Tuesday, May 26, 2009
The fight between Brooksley Born and other government regulators pivoted on an arcane issue.
Over-the-counter derivatives are private contracts negotiated between two investors who are betting on whether interest rates, stocks, bonds or other items will go up or down in price. There had always been an open question about whether they were futures, which technically in most cases must be traded on an exchange, rather than over the counter.
Treasury Department lawyers argued that if the Commodity Futures Trading Commission began regulating over-the-counter derivatives, they would effectively be defining them as futures and that investors would then refuse to honor existing contracts by saying they were illegal. This would lead to a tsunami of lawsuits, they argued.
This made no sense to Born. Her proposal specifically exempted existing contracts, in her mind invalidating the argument that investors would refuse to honor contracts and be subject to lawsuits. Treasury lawyers also argued that the CFTC had no authority to regulate over-the-counter derivatives.
Born was flabbergasted at this analysis, which she considered bogus. Treasury Secretary Robert Rubin had insisted that all his points were included in a legal analysis by his top attorney, Ed Knight, and Born was eager to see it. But CFTC lawyers could never get Knight on the phone, said Michael Greenberger, a top CFTC official at the time. (One of the Rubin aides they called was Gary Gensler, now President Obama's nominee to head the CFTC. When they told him they couldn't reach Knight, Gensler replied, "Welcome to the club," according to Greenberger.)
Born came to suspect that Rubin was bluffing and there was no analysis.
Knight, now executive vice president and general counsel of the Nasdaq Stock Market, said he does not recall being asked for a legal analysis.
He said, however, that several financial institutions sent their general counsels to meet with Born and "they told her to her face that there was substantial risk."

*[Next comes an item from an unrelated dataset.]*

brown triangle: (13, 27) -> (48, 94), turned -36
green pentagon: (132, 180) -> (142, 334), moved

In the years since, Rubin has sought to portray himself as a believer in regulation of derivatives markets who opposed Born's efforts because he thought it would be politically impossible to persuade the Republican-controlled Congress to go along. Rubin declined to comment for this article, but provided excerpts from his book, "In an Uncertain World," in which he writes that his deputy, Larry Summers, "thought I was overly concerned with the risks of derivatives. . . . Larry characterized my concern about derivatives as a preference for playing tennis with wooden racquets -- as opposed to the more powerful graphite and titanium ones used today."

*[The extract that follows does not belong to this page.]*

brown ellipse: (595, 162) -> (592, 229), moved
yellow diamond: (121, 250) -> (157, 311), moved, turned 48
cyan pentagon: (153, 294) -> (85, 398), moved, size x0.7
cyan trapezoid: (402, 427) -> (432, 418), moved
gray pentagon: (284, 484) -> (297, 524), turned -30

Eleven years later, the arcane point is still arcane. The Obama administration is considering regulating over-the-counter derivatives, but questions remain about whether this can be done without sparking lawsuits. One possibility being considered, a high-ranking administration official said, is giving new powers to the regulatory agencies, and splitting the job between the Security Exchange Commission and the CFTC. At the CFTC, they're already talking about watching over the markets "Brooksley-style."